[Records from a data source]
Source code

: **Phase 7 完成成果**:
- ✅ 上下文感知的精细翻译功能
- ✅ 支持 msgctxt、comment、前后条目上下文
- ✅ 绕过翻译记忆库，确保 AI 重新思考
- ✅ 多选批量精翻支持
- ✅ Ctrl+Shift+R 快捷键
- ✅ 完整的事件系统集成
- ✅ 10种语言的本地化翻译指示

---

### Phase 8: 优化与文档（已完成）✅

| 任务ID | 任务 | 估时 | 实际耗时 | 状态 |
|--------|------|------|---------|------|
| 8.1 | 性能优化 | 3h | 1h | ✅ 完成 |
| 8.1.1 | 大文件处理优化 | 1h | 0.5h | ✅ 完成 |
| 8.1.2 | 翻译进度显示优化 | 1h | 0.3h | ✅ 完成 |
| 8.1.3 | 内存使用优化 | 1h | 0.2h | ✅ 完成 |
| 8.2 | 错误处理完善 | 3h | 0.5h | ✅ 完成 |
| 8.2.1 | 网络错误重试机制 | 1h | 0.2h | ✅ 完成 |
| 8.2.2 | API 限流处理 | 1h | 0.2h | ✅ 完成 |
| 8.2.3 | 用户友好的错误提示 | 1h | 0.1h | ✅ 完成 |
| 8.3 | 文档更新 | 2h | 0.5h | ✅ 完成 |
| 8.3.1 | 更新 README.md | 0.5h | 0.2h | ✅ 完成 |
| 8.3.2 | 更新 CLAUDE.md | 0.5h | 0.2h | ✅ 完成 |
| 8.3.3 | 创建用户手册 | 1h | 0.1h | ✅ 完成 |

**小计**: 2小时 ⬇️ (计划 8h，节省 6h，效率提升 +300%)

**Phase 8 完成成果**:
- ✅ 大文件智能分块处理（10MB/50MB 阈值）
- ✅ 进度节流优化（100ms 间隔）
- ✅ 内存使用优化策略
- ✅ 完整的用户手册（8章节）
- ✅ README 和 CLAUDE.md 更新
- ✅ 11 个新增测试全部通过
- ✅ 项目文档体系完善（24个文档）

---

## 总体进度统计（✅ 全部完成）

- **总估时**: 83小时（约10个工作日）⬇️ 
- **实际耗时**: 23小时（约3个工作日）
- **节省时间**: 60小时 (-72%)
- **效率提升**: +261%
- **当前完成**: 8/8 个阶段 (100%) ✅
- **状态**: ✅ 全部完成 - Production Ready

● Work required
The string "CLAUDE": state how many lines above contain it, giving nothing but the number.

● Answer
2